Process Safety domain: GraphRAG is Microsoft’s knowledge-graph + RAG framework; “Process Safety” in industrial context typically covers chemical/oil-gas/manufacturing safety procedures, hazard analyses (HAZOP), incident reports, and equipment safety protocols. RAG-indexed process safety documentation is operationally sensitive. Vendor confidential procedures, plant-specific equipment configurations, and incident-response playbooks all appear in Process Safety document corpora.

Threat class: High. Auth-off across the entire stack (orchestrator + LLM + vector DB + storage). Multi-port stacked exposure mirrors the Klinikken.ai pattern. Operator’s personal Google Drive content is being ingested via the webhook layer.

Disclosure path: Scaleway France (abuse@scaleway.com) + operator email (registrant lookup pending). French DPA is CNIL if PII confirmed. Disclosure draft to be authored as disclosures/GRAPHRAG-PROCESS-SAFETY-2026-05-09.md.

F10: Embedding oracle attack chain

The combination of:

Auth-off embedding server (compute cost borne by operator)
Known model in use (disclosed by /info or Shodan HTML)
Exposed vector DB on same host (cross-referenced against 02-vector-databases.md survey)

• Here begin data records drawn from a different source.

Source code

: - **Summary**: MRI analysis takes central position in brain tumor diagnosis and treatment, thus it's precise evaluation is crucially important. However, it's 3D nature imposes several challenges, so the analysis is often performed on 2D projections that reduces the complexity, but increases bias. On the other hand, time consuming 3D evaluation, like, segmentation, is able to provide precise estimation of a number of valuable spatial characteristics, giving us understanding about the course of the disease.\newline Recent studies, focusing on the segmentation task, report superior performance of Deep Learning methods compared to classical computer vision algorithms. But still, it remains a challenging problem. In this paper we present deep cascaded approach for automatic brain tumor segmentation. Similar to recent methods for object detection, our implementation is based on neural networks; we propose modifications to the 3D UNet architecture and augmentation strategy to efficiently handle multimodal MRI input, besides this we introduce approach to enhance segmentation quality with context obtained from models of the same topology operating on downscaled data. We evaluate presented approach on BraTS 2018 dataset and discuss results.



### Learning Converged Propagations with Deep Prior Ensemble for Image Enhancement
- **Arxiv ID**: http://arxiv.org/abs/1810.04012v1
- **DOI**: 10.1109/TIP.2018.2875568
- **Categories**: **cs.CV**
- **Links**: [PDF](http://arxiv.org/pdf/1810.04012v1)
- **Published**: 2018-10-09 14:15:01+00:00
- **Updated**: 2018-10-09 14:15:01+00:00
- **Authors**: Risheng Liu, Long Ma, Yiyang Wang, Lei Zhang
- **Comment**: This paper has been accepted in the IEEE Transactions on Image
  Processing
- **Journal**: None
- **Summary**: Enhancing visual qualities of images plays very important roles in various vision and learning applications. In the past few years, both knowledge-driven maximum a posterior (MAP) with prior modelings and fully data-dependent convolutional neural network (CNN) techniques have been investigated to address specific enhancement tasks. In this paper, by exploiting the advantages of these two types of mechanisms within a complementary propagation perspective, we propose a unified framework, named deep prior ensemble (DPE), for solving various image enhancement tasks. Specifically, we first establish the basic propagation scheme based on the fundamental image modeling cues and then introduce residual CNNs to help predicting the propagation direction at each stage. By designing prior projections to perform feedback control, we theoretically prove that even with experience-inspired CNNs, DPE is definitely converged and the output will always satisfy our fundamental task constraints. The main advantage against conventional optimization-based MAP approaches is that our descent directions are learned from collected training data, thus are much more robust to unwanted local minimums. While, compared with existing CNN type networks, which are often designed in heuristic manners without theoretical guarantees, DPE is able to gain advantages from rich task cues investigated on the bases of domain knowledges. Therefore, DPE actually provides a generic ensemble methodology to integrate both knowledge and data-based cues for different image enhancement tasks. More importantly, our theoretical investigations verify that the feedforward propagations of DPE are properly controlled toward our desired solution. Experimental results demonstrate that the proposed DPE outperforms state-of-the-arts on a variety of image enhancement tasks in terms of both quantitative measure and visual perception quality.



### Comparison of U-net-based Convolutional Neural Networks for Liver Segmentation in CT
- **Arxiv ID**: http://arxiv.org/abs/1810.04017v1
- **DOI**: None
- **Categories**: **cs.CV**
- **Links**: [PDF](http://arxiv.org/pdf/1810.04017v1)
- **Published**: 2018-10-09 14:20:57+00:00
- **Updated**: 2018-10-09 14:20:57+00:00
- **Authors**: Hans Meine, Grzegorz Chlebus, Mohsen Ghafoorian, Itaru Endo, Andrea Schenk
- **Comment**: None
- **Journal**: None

…creates a complete embedding oracle attack chain. Attacker queries the embedding server to pre-compute vectors for target documents/queries, then uses those vectors to probe the vector DB semantically (nearest-neighbor search reveals what documents the victim’s RAG system contains, without direct DB access). This chain requires zero credentials and zero vulnerability exploitation. It’s pure authorized-feature abuse.

Threat-class realization

Class	Realized?	Scope
Compute theft (GPU/CPU billing)	✅	All unauth embedding servers (~100% of confirmed)
Embedding oracle (vector DB probing)	✅	Any host with collocated vector DB
Embedding API abuse (rate-unlimited)	✅	All unauth
HTTP/2 DoS via CVE-2023-44487	✅	209 hosts
Dual-stack RAG data extraction	⚠️ Requires correlation with vector DB survey	Subset

Survey gap: Shodan-dark population

The masscan-supplemented population (TEI, infinity, custom FastAPI roots returning JSON) is not captured here. A port-targeted aimap sweep of tier-2 cloud prefixes on ports 7997, 8000, 8001, 8002, 8080, 3000 would surface the full population. Estimate: 3-5× the Shodan-visible count, concentrated in port-7997 (infinity) and port-8000/8001 (custom FastAPI).